▸ **Exercise 1**: Please retype the book review from "On its website, Moonstone" to "opening up minds.".
▸ **Exercise 2**: Condense the paragraph of the book review that begins "On its website, Moonstone Press" while keeping its main facts.
▸ **Exercise 3**: Carry on the book review from its last sentence.

▸ **Passage for review**:
----

Mostly, however, Maze is justifiably proud about her work; it’s exhilarating to read about a woman who led such an independent and successful life during a time in which her field was mostly male-dominated. As she tells it, she met most of her trade’s unforeseen yet inevitable snafus with quick thinking and good humor.
On its website, Moonstone Press (founded by Maze’s daughter Stephanie) states that the company publishes many children’s books. With Ballet in My Soul is creatively designed, with photographs and reproductions of posters elegantly scattered throughout the book. It’s a pleasant read that is both a moving homage to the lovely sense of tradition engrained within the performing arts as well as a primer on why internationalism matters, why “culture” isn’t a forbidding, somehow elitist activity, but should be available to all, a crucial key for opening up minds.

----

▸ **Dataset records**:

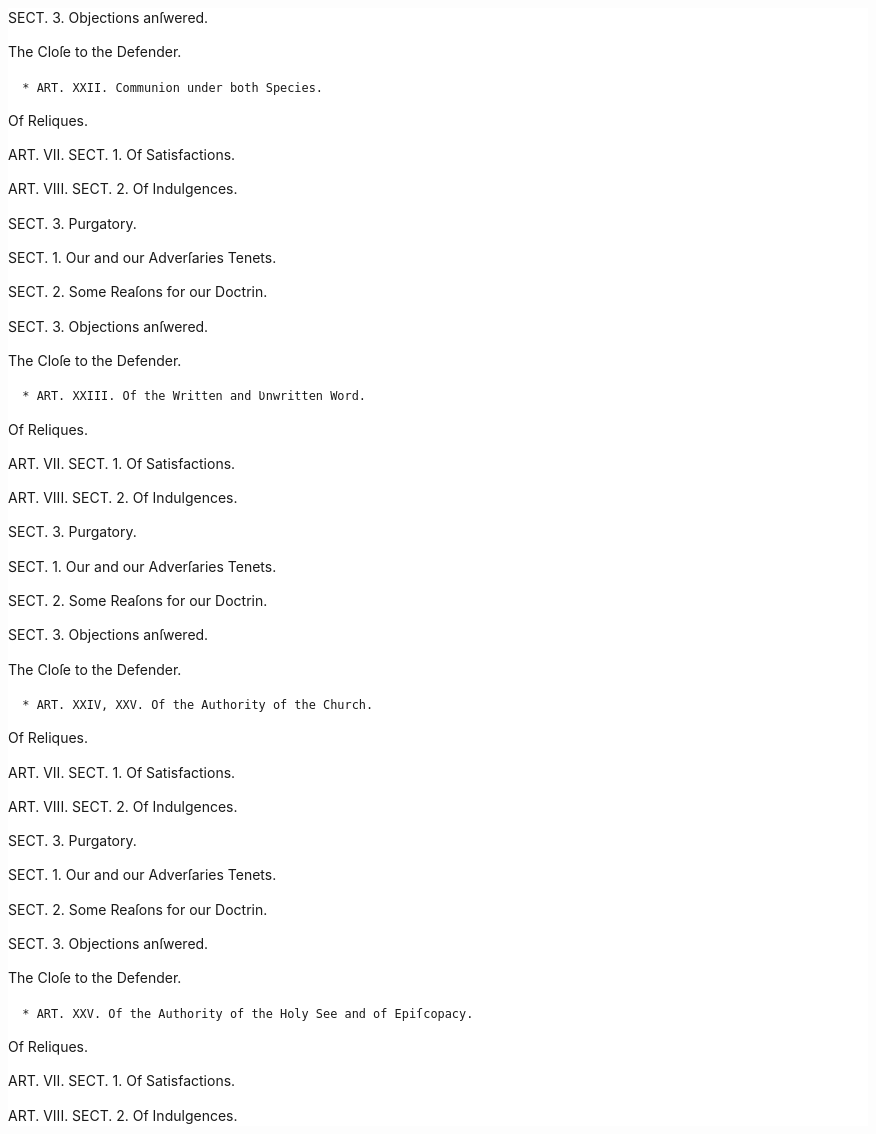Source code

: SECT. 3. Objections anſwered.

The Cloſe to the Defender.

      * ART. XXII. Communion under both Species.

Of Reliques.

ART. VII. SECT. 1. Of Satisfactions.

ART. VIII. SECT. 2. Of Indulgences.

SECT. 3. Purgatory.

SECT. 1. Our and our Adverſaries Tenets.

SECT. 2. Some Reaſons for our Doctrin.

SECT. 3. Objections anſwered.

The Cloſe to the Defender.

      * ART. XXIII. Of the Written and Ʋnwritten Word.

Of Reliques.

ART. VII. SECT. 1. Of Satisfactions.

ART. VIII. SECT. 2. Of Indulgences.

SECT. 3. Purgatory.

SECT. 1. Our and our Adverſaries Tenets.

SECT. 2. Some Reaſons for our Doctrin.

SECT. 3. Objections anſwered.

The Cloſe to the Defender.

      * ART. XXIV, XXV. Of the Authority of the Church.

Of Reliques.

ART. VII. SECT. 1. Of Satisfactions.

ART. VIII. SECT. 2. Of Indulgences.

SECT. 3. Purgatory.

SECT. 1. Our and our Adverſaries Tenets.

SECT. 2. Some Reaſons for our Doctrin.

SECT. 3. Objections anſwered.

The Cloſe to the Defender.

      * ART. XXV. Of the Authority of the Holy See and of Epiſcopacy.

Of Reliques.

ART. VII. SECT. 1. Of Satisfactions.

ART. VIII. SECT. 2. Of Indulgences.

----

▸ **Final answer 1**:
On its website, Moonstone Press (founded by Maze’s daughter Stephanie) states that the company publishes many children’s books. With Ballet in My Soul is creatively designed, with photographs and reproductions of posters elegantly scattered throughout the book. It’s a pleasant read that is both a moving homage to the lovely sense of tradition engrained within the performing arts as well as a primer on why internationalism matters, why “culture” isn’t a forbidding, somehow elitist activity, but should be available to all, a crucial key for opening up minds.

▸ **Final answer 2**: Moonstone Press, founded by Maze's daughter Stephanie, says on its website that it publishes many children's books. With Ballet in My Soul is creatively designed, with photographs and poster reproductions placed elegantly throughout. It is a pleasant read that pays moving homage to the tradition in the performing arts. It also serves as a primer on why internationalism matters and why culture is not an elitist activity but should be open to all as a key to opening minds.

▸ **Final answer 3**:
Noting the ways in which, after World War II, many western European countries “…expanded their citizens’ access to culture,” Maze reflects that “…with monies levied from personal taxes, they developed social institutions and public policies that supported culture and arts endowments…As a result, the public became very receptive to new ideas in the performing arts and other art forms…” It is impossible to read this without thinking of our own country’s often ambivalent support of the arts; at this point, the National Endowment for the Arts may be taken to the chopping block. This makes With Ballet in My Soul more than just a lovely gift to send to one’s childhood dance teachers. It should be mandatory reading for politicians who need to recognize their responsibility for supporting the arts.
Janine Parker can be reached at parkerzab@hotmail.com.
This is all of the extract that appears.